[GOAL OF THE EXERCISE]
Could you copy every entry exactly, with nothing changed?

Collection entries
━━━━━━━━━━━━━━━━

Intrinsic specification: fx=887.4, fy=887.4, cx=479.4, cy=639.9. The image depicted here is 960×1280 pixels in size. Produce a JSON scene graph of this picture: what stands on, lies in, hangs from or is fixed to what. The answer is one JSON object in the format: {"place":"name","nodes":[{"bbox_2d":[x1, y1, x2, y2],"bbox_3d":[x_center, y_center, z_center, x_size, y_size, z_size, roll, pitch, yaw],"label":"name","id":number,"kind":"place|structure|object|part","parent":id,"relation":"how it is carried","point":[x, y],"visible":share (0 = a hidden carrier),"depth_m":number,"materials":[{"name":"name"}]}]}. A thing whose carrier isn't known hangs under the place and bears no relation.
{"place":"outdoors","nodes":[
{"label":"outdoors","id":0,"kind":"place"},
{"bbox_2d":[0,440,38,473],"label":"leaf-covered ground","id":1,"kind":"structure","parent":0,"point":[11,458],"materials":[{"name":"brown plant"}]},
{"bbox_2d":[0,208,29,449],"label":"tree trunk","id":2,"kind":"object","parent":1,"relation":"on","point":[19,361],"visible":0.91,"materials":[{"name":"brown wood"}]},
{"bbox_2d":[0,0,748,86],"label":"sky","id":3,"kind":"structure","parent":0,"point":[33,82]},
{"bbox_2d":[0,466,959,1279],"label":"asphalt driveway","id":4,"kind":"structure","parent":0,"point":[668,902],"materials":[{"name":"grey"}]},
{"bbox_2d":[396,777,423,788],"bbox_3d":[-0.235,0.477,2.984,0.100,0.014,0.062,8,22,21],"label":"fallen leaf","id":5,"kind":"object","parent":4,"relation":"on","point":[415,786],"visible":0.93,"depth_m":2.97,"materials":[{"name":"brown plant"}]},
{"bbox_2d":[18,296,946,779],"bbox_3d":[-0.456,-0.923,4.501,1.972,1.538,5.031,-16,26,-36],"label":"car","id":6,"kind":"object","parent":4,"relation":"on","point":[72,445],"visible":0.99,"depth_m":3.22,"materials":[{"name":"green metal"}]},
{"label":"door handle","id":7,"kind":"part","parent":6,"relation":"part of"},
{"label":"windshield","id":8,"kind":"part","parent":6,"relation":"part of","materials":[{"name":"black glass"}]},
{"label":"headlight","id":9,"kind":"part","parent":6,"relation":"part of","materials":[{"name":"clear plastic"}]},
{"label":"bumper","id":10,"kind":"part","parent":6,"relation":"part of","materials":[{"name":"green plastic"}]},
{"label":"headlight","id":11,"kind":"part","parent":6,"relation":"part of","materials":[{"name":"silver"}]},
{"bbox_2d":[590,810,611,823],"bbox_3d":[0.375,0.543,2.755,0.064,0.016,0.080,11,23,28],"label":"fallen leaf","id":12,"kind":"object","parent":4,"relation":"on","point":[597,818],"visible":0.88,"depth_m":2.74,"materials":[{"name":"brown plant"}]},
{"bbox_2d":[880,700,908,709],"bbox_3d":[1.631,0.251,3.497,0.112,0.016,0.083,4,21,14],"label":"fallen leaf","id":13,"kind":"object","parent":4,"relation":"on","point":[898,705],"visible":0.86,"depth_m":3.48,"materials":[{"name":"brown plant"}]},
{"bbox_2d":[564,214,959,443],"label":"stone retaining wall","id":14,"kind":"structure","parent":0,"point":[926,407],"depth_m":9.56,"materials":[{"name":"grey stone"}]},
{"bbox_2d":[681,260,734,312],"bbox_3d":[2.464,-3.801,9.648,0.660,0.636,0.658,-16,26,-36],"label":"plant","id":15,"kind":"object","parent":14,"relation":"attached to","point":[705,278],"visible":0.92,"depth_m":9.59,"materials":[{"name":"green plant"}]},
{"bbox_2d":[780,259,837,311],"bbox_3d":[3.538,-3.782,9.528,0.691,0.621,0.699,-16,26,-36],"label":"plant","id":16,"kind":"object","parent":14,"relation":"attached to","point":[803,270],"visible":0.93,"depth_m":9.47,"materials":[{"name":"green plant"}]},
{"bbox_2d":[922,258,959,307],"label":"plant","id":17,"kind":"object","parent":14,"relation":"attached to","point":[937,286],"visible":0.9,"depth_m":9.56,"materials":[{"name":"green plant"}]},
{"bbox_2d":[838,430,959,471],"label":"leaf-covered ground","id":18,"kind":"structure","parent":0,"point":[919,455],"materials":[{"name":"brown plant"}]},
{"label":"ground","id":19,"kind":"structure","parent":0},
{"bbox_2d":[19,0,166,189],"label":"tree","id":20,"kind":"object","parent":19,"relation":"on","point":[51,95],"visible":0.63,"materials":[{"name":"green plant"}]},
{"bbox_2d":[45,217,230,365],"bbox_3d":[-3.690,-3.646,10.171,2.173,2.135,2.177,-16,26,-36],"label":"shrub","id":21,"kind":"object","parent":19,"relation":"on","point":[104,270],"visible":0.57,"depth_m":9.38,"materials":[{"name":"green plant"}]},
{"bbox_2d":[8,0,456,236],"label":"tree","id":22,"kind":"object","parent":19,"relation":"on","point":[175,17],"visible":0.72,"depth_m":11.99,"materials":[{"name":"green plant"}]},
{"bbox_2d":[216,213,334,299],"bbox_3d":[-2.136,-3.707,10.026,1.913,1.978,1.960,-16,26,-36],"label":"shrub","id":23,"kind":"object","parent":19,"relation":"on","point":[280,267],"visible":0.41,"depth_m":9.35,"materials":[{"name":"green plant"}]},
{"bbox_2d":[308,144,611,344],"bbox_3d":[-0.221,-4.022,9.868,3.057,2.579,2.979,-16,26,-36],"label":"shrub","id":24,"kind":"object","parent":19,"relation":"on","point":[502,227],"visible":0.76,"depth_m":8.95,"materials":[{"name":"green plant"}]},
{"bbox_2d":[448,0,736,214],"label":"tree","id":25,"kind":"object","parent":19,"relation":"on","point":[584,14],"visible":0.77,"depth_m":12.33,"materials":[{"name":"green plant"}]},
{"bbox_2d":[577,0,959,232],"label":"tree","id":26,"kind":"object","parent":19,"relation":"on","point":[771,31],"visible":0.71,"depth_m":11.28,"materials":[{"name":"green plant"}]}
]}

━━━━━━━━━━━━━━━━

[ANSWER BOX]
Intrinsic specification: fx=887.4, fy=887.4, cx=479.4, cy=639.9. The image depicted here is 960×1280 pixels in size. Produce a JSON scene graph of this picture: what stands on, lies in, hangs from or is fixed to what. The answer is one JSON object in the format: {"place":"name","nodes":[{"bbox_2d":[x1, y1, x2, y2],"bbox_3d":[x_center, y_center, z_center, x_size, y_size, z_size, roll, pitch, yaw],"label":"name","id":number,"kind":"place|structure|object|part","parent":id,"relation":"how it is carried","point":[x, y],"visible":share (0 = a hidden carrier),"depth_m":number,"materials":[{"name":"name"}]}]}. A thing whose carrier isn't known hangs under the place and bears no relation.
{"place":"outdoors","nodes":[
{"label":"outdoors","id":0,"kind":"place"},
{"bbox_2d":[0,440,38,473],"label":"leaf-covered ground","id":1,"kind":"structure","parent":0,"point":[11,458],"materials":[{"name":"brown plant"}]},
{"bbox_2d":[0,208,29,449],"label":"tree trunk","id":2,"kind":"object","parent":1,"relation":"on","point":[19,361],"visible":0.91,"materials":[{"name":"brown wood"}]},
{"bbox_2d":[0,0,748,86],"label":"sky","id":3,"kind":"structure","parent":0,"point":[33,82]},
{"bbox_2d":[0,466,959,1279],"label":"asphalt driveway","id":4,"kind":"structure","parent":0,"point":[668,902],"materials":[{"name":"grey"}]},
{"bbox_2d":[396,777,423,788],"bbox_3d":[-0.235,0.477,2.984,0.100,0.014,0.062,8,22,21],"label":"fallen leaf","id":5,"kind":"object","parent":4,"relation":"on","point":[415,786],"visible":0.93,"depth_m":2.97,"materials":[{"name":"brown plant"}]},
{"bbox_2d":[18,296,946,779],"bbox_3d":[-0.456,-0.923,4.501,1.972,1.538,5.031,-16,26,-36],"label":"car","id":6,"kind":"object","parent":4,"relation":"on","point":[72,445],"visible":0.99,"depth_m":3.22,"materials":[{"name":"green metal"}]},
{"label":"door handle","id":7,"kind":"part","parent":6,"relation":"part of"},
{"label":"windshield","id":8,"kind":"part","parent":6,"relation":"part of","materials":[{"name":"black glass"}]},
{"label":"headlight","id":9,"kind":"part","parent":6,"relation":"part of","materials":[{"name":"clear plastic"}]},
{"label":"bumper","id":10,"kind":"part","parent":6,"relation":"part of","materials":[{"name":"green plastic"}]},
{"label":"headlight","id":11,"kind":"part","parent":6,"relation":"part of","materials":[{"name":"silver"}]},
{"bbox_2d":[590,810,611,823],"bbox_3d":[0.375,0.543,2.755,0.064,0.016,0.080,11,23,28],"label":"fallen leaf","id":12,"kind":"object","parent":4,"relation":"on","point":[597,818],"visible":0.88,"depth_m":2.74,"materials":[{"name":"brown plant"}]},
{"bbox_2d":[880,700,908,709],"bbox_3d":[1.631,0.251,3.497,0.112,0.016,0.083,4,21,14],"label":"fallen leaf","id":13,"kind":"object","parent":4,"relation":"on","point":[898,705],"visible":0.86,"depth_m":3.48,"materials":[{"name":"brown plant"}]},
{"bbox_2d":[564,214,959,443],"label":"stone retaining wall","id":14,"kind":"structure","parent":0,"point":[926,407],"depth_m":9.56,"materials":[{"name":"grey stone"}]},
{"bbox_2d":[681,260,734,312],"bbox_3d":[2.464,-3.801,9.648,0.660,0.636,0.658,-16,26,-36],"label":"plant","id":15,"kind":"object","parent":14,"relation":"attached to","point":[705,278],"visible":0.92,"depth_m":9.59,"materials":[{"name":"green plant"}]},
{"bbox_2d":[780,259,837,311],"bbox_3d":[3.538,-3.782,9.528,0.691,0.621,0.699,-16,26,-36],"label":"plant","id":16,"kind":"object","parent":14,"relation":"attached to","point":[803,270],"visible":0.93,"depth_m":9.47,"materials":[{"name":"green plant"}]},
{"bbox_2d":[922,258,959,307],"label":"plant","id":17,"kind":"object","parent":14,"relation":"attached to","point":[937,286],"visible":0.9,"depth_m":9.56,"materials":[{"name":"green plant"}]},
{"bbox_2d":[838,430,959,471],"label":"leaf-covered ground","id":18,"kind":"structure","parent":0,"point":[919,455],"materials":[{"name":"brown plant"}]},
{"label":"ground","id":19,"kind":"structure","parent":0},
{"bbox_2d":[19,0,166,189],"label":"tree","id":20,"kind":"object","parent":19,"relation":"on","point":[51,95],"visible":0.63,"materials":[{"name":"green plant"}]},
{"bbox_2d":[45,217,230,365],"bbox_3d":[-3.690,-3.646,10.171,2.173,2.135,2.177,-16,26,-36],"label":"shrub","id":21,"kind":"object","parent":19,"relation":"on","point":[104,270],"visible":0.57,"depth_m":9.38,"materials":[{"name":"green plant"}]},
{"bbox_2d":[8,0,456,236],"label":"tree","id":22,"kind":"object","parent":19,"relation":"on","point":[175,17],"visible":0.72,"depth_m":11.99,"materials":[{"name":"green plant"}]},
{"bbox_2d":[216,213,334,299],"bbox_3d":[-2.136,-3.707,10.026,1.913,1.978,1.960,-16,26,-36],"label":"shrub","id":23,"kind":"object","parent":19,"relation":"on","point":[280,267],"visible":0.41,"depth_m":9.35,"materials":[{"name":"green plant"}]},
{"bbox_2d":[308,144,611,344],"bbox_3d":[-0.221,-4.022,9.868,3.057,2.579,2.979,-16,26,-36],"label":"shrub","id":24,"kind":"object","parent":19,"relation":"on","point":[502,227],"visible":0.76,"depth_m":8.95,"materials":[{"name":"green plant"}]},
{"bbox_2d":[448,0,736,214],"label":"tree","id":25,"kind":"object","parent":19,"relation":"on","point":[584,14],"visible":0.77,"depth_m":12.33,"materials":[{"name":"green plant"}]},
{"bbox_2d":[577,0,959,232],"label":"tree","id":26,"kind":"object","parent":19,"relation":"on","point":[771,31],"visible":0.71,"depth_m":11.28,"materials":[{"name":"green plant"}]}
]}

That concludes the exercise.